##### Material provided #####

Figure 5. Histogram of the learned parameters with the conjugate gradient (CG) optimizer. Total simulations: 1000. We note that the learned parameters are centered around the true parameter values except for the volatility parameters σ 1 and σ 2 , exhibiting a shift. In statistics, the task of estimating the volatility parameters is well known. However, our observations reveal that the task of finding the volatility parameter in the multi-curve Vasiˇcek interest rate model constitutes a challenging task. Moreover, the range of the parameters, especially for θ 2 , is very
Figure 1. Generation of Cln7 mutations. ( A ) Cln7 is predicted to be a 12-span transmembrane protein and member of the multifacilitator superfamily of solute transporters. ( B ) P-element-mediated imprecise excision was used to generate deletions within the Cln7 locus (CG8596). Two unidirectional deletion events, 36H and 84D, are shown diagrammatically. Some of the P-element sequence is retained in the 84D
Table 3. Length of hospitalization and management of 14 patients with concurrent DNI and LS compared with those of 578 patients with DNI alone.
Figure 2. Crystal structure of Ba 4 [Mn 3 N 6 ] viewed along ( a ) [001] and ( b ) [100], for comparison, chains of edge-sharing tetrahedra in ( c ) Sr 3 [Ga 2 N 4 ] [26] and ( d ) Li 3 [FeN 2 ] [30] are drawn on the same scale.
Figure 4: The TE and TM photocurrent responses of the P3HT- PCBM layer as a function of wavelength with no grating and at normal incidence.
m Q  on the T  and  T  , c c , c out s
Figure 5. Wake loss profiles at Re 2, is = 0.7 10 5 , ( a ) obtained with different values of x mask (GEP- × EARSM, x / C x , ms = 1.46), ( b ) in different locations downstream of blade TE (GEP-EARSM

#####

Description of the task:
Retype the records above in full, matching each line exactly.

Expected answer:
Figure 5. Histogram of the learned parameters with the conjugate gradient (CG) optimizer. Total simulations: 1000. We note that the learned parameters are centered around the true parameter values except for the volatility parameters σ 1 and σ 2 , exhibiting a shift. In statistics, the task of estimating the volatility parameters is well known. However, our observations reveal that the task of finding the volatility parameter in the multi-curve Vasiˇcek interest rate model constitutes a challenging task. Moreover, the range of the parameters, especially for θ 2 , is very
Figure 1. Generation of Cln7 mutations. ( A ) Cln7 is predicted to be a 12-span transmembrane protein and member of the multifacilitator superfamily of solute transporters. ( B ) P-element-mediated imprecise excision was used to generate deletions within the Cln7 locus (CG8596). Two unidirectional deletion events, 36H and 84D, are shown diagrammatically. Some of the P-element sequence is retained in the 84D
Table 3. Length of hospitalization and management of 14 patients with concurrent DNI and LS compared with those of 578 patients with DNI alone.
Figure 2. Crystal structure of Ba 4 [Mn 3 N 6 ] viewed along ( a ) [001] and ( b ) [100], for comparison, chains of edge-sharing tetrahedra in ( c ) Sr 3 [Ga 2 N 4 ] [26] and ( d ) Li 3 [FeN 2 ] [30] are drawn on the same scale.
Figure 4: The TE and TM photocurrent responses of the P3HT- PCBM layer as a function of wavelength with no grating and at normal incidence.
m Q  on the T  and  T  , c c , c out s
Figure 5. Wake loss profiles at Re 2, is = 0.7 10 5 , ( a ) obtained with different values of x mask (GEP- × EARSM, x / C x , ms = 1.46), ( b ) in different locations downstream of blade TE (GEP-EARSM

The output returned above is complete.